==== Selected excerpt
Base image selection

Your base image is the floor for size, CVE count, and compatibility. The wrong base costs weeks of musl/glibc debugging or bloated scans. Choose deliberately per workload—not reflexively "Alpine because small."

Base Approx size Best for Watch out
ubuntu:22.04 / debian:bookworm ~78 MB General purpose, apt packages, glibc Large; many packages = more CVEs
debian:bookworm-slim ~74 MB Debian compatibility, fewer packages Still glibc; needs apt hygiene in RUN
alpine:3.19 ~7 MB Static binaries, Go, Node without native addons musl ≠ glibc — Java/native libs may break
gcr.io/distroless/* ~20–50 MB Production Java/Node/Go — no shell, minimal CVEs No shell for debugging; use debug variants
eclipse-temurin / amazoncorretto Varies by tag JVM apps with vendor support Use -jre not -jdk in runtime stage
Red Hat UBI ~80 MB Enterprise/OpenShift, RHEL-compatible Subscription not required to run; good governance
scratch 0 B Static Go/Rust binaries only No libc, no CA certs unless you COPY them

Alpine and musl gotchas

Alpine uses musl libc instead of glibc. Many prebuilt native binaries (Oracle JDK, some Python wheels, Node native modules) assume glibc. Java on Alpine needs a musl-aware build or an extra glibc compatibility layer— often negating size wins. For JVM production, prefer distroless/java21 or eclipse-temurin:21-jre-alpine with tested native deps.
========
==== Data extracts
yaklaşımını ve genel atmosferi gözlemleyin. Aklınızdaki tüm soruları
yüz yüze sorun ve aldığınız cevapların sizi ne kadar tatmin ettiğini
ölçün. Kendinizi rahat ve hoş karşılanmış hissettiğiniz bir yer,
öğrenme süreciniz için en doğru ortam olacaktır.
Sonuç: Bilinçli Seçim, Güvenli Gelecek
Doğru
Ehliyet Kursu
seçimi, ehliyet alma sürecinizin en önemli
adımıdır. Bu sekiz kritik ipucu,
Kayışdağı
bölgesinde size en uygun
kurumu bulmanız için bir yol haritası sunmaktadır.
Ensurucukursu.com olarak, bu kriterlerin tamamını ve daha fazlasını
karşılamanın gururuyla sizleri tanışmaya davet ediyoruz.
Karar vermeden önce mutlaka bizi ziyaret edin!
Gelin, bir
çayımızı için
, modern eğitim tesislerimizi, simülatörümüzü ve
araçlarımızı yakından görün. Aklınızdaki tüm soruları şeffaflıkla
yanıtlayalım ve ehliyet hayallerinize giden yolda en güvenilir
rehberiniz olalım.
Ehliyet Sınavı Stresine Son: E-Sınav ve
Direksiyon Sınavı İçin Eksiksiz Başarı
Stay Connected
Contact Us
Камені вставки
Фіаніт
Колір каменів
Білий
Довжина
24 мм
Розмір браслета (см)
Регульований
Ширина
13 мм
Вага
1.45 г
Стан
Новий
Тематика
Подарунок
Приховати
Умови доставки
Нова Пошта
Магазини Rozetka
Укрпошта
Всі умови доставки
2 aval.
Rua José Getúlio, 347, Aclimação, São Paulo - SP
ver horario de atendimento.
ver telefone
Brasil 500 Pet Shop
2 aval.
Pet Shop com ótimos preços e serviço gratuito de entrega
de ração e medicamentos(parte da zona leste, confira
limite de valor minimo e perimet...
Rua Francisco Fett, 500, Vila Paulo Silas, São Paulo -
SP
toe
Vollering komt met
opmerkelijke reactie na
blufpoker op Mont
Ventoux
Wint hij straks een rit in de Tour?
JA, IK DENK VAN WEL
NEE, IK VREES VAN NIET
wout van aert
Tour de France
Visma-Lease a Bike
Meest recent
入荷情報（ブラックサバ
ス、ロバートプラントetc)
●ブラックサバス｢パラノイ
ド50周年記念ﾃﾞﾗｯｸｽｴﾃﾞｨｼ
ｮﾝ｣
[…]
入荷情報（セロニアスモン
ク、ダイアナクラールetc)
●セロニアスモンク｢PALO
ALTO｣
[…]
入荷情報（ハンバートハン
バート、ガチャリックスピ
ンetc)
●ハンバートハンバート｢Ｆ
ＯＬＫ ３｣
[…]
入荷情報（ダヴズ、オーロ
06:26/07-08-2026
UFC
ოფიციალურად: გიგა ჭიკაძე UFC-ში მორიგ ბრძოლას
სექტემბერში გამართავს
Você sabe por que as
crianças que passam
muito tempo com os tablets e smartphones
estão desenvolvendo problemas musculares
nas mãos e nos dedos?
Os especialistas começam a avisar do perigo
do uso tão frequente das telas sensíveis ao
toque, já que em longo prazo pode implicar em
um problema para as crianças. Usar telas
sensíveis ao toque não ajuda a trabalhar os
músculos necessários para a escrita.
========
(Task requirements)
(a) In the base image text, what approximate size is listed for alpine:3.19?
(b) Write out the base image text between "Alpine and musl" and "tested native deps.", inclusive, swapping "prebuilt native binaries" for "precompiled native binaries".

(Outputs in order)
(a) About 7 MB.

(b)
Alpine and musl gotchas

Alpine uses musl libc instead of glibc. Many precompiled native binaries (Oracle JDK, some Python wheels, Node native modules) assume glibc. Java on Alpine needs a musl-aware build or an extra glibc compatibility layer— often negating size wins. For JVM production, prefer distroless/java21 or eclipse-temurin:21-jre-alpine with tested native deps.